VCU’s Motivate Clinic — an office-based opioid treatment program — was started specifically for the purpose of expanding access to treatment. But, Dow said, even that program is overwhelmed. It was started in April and already has a waiting list.
Also just launched in April was Virginia’s Medicaid Addiction and Recovery Treatment Services program, which significantly expanded the number of people offered coverage for addiction treatment, and raised the rates for providers to give them an incentive to cover the Medicaid population.
Abubaker knows firsthand that teaching providers to prescribe fewer opioids is just one part of the battle.
Patients need to be treated, dealers need to be prosecuted — ending the opioid epidemic will have to come from virtually all parts of society, he said. Few areas are untouched by the opioid epidemic — from deaths to property crime to social services to unborn babies.

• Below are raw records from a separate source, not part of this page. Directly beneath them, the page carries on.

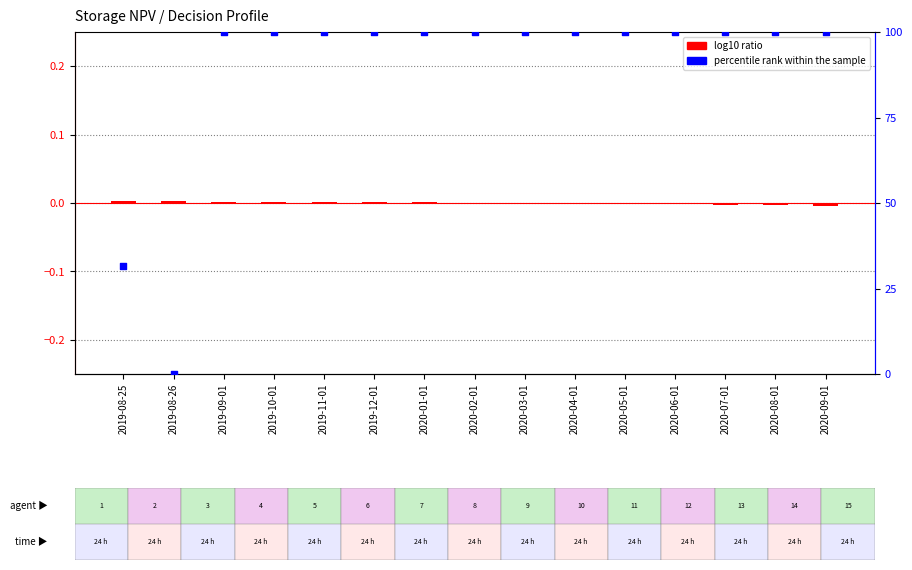

Which series has the largest total across all categories?

percentile rank within the sample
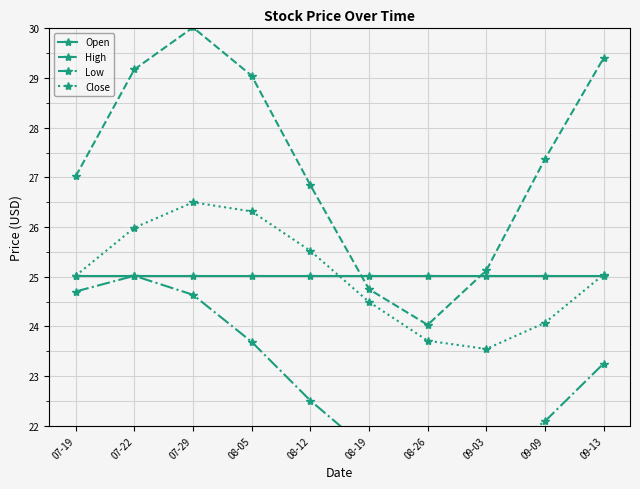

At which category does the chart reach its minimum across all series?

08-26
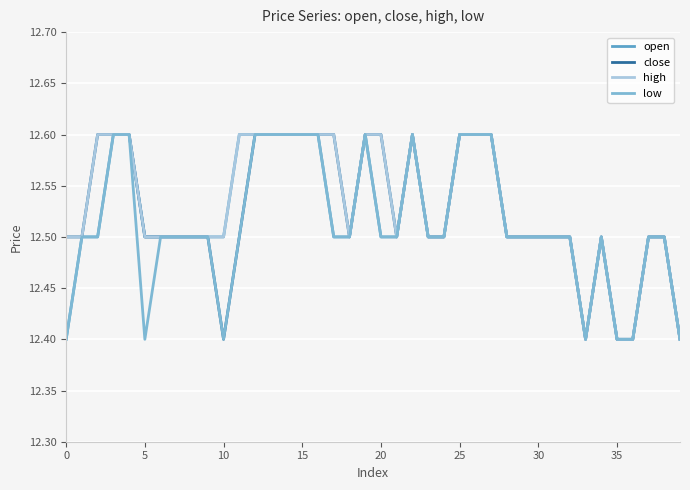

What is the minimum value shown in the chart?

12.4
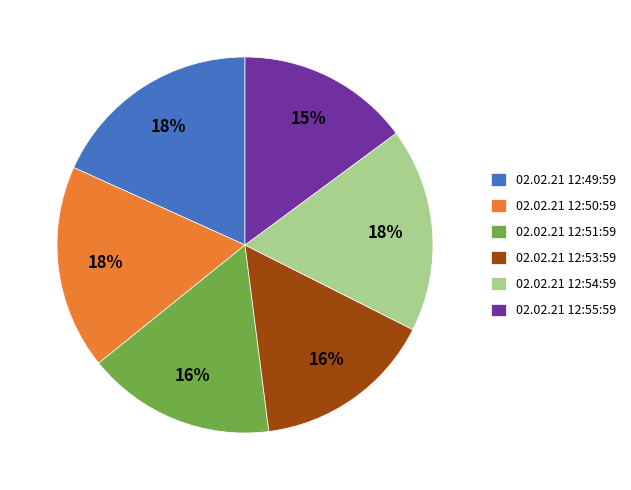

Combined, do 02.02.21 12:49:59 and 02.02.21 12:51:59 account for over 50%?

No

But even more importantly, regular people can contribute to reducing the stigma surrounding addiction, which is a disease that some people — like Adam — are predisposed to develop, Abubaker said. With treatment, they can live perfectly normal lives.
“We have to have compassion,” Abubaker said. “(My son) didn’t come to me before because he was embarrassed. Clearly he knew and he told me after the recovery that nobody wants to be an addict and nobody wants to be called an addict.”
Compassion, Abubaker explained, could be the solution to the problem that changing hospital practices and broadening health care coverage cannot fix: the simple fact that too many are too afraid to ask for help.
“I think he was embarrassed because I’m a doctor, I’m a big deal. He was worried he’d disappoint me because he was addicted, because I never thought that would happen to me.”